**Excerpted text**
============================================================

Although this weather file is only one week of the year, the days shown have different climatic conditions relevant for the climate of this region, like the average day (October 12th) or the extreme day (October 10th).

2. Experimental Design, Materials and Methods

Regarding solar radiation, air temperature, humidity, dew point, rainfall, air velocity and wind direction, were collected in intervals of 10 min from a meteorological station with the following characteristics throughout 2016.

METEOROLOGICAL STATION SPECIFICATIONS
Hardware:	Davis Vantage Pro2 Plus
Software:	Davis Vantage Pro2 Plus (Wireless)
Coordinates:	3°26′39″S, 79°59′38″O
Elevation:	20m
SOLAR RADIATION
Device:	Solar radiation sensor: Apogee Pyranometer SP-110
Calibration:	5000W/m2 per V_manufacturer calibration
Resolution:	1 W/m2
Range:	0-1800 W/m2
Accuracy:	5%
Cosine Response:	+/‒ 3% for angles 0-75°
Uncertainties:	+/‒ 1%
AIR TEMPERATURE
Device:	Integrated Sensor Suite (ISS) in Davis Vantage Pro2 Plus
Calibration:	manufacturer calibration
Resolution:	0.1 °C
Range:	‒40 °C-65 °C
Accuracy:	0.5 °C
Uncertainties:	+/‒ 0.5 °C
HUMIDITY
Device:	Integrated Sensor Suite (ISS) in Davis Vantage Pro2 Plus
Calibration:	manufacturer calibration
Resolution:	1%
Range:	1–100%
Accuracy:	3–4% above 90%
Uncertainties:	3–4%
DEW POINT
Device:	Integrated Sensor Suite(ISS)/Hum Station in Davis Vantage Pro2 Plus
Calibration:	manufacturer calibration
Resolution:	0.1 °C
Range:	−76 °C to + 54 °C
Accuracy:	1.5 °C
Uncertainties:	+/− 1.5 °C
RAINFALL
Device:	Tipping-bucket rain collector in ISS in Davis Vantage Pro2 Plus
Calibration:	0.01″ rainfall increment or 0.2 mm _ manufacturer calibration
Resolution:	0.2 mm
Range:	0.2 mm to 999.8 mm (daily)

============================================================

**Dataset entries**
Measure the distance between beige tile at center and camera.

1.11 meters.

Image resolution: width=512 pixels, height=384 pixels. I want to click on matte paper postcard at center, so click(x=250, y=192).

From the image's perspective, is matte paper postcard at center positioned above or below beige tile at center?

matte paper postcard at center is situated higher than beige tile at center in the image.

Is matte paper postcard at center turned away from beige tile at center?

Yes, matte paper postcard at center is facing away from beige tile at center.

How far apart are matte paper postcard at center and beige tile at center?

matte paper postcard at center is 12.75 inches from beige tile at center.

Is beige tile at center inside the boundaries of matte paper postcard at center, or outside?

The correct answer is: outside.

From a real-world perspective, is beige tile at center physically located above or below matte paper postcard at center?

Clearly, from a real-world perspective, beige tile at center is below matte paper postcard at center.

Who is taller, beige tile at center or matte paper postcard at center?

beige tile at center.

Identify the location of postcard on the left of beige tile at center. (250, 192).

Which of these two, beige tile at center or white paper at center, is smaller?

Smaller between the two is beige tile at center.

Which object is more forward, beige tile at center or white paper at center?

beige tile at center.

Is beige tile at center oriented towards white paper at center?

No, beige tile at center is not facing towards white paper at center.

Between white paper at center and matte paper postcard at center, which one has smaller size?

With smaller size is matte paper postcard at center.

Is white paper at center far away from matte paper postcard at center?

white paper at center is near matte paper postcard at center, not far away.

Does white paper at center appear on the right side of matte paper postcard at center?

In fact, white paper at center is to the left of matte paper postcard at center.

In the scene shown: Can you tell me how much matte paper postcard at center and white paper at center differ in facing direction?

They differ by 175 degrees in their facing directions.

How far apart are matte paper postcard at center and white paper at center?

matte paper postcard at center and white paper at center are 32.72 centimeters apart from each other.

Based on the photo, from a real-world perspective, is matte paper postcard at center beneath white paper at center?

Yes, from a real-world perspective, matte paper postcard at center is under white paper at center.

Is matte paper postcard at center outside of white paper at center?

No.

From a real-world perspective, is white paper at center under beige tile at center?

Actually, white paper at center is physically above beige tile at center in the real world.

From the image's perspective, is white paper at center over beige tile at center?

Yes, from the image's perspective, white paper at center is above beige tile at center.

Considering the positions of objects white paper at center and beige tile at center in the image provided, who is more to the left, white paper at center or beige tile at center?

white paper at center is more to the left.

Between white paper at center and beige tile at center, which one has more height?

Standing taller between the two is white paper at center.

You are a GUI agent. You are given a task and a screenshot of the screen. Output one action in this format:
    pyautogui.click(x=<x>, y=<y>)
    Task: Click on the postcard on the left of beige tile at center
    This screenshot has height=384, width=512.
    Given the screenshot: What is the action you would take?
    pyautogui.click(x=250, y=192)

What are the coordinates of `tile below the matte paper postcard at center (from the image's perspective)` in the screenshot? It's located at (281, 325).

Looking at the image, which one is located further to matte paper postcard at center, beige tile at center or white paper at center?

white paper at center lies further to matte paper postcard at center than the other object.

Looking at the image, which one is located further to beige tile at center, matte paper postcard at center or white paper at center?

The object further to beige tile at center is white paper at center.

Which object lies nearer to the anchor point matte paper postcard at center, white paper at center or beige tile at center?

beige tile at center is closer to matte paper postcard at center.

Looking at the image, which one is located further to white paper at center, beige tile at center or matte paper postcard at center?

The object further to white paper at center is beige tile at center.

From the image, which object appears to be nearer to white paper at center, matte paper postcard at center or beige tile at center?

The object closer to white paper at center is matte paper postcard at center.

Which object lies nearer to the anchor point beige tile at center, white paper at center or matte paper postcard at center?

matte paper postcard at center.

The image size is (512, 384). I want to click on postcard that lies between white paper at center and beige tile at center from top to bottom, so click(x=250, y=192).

============================================================

**Activities**
A – Answer these questions from the weather station text:
(i) Which day is given as the average day?
(ii) At what interval were the measurements collected?
(iii) What is the elevation of the station?
B – Extract the part of the weather station text starting with "Regarding solar radiation, air" and going on through "Pro2 Plus (Wireless)", copying it word for word.
These records were taken from a separate source and are unrelated to the text.

**Answers to each task**
A –
(i) October 12th
(ii) Every 10 min
(iii) 20m

B –
Regarding solar radiation, air temperature, humidity, dew point, rainfall, air velocity and wind direction, were collected in intervals of 10 min from a meteorological station with the following characteristics throughout 2016.

METEOROLOGICAL STATION SPECIFICATIONS
Hardware:	Davis Vantage Pro2 Plus
Software:	Davis Vantage Pro2 Plus (Wireless)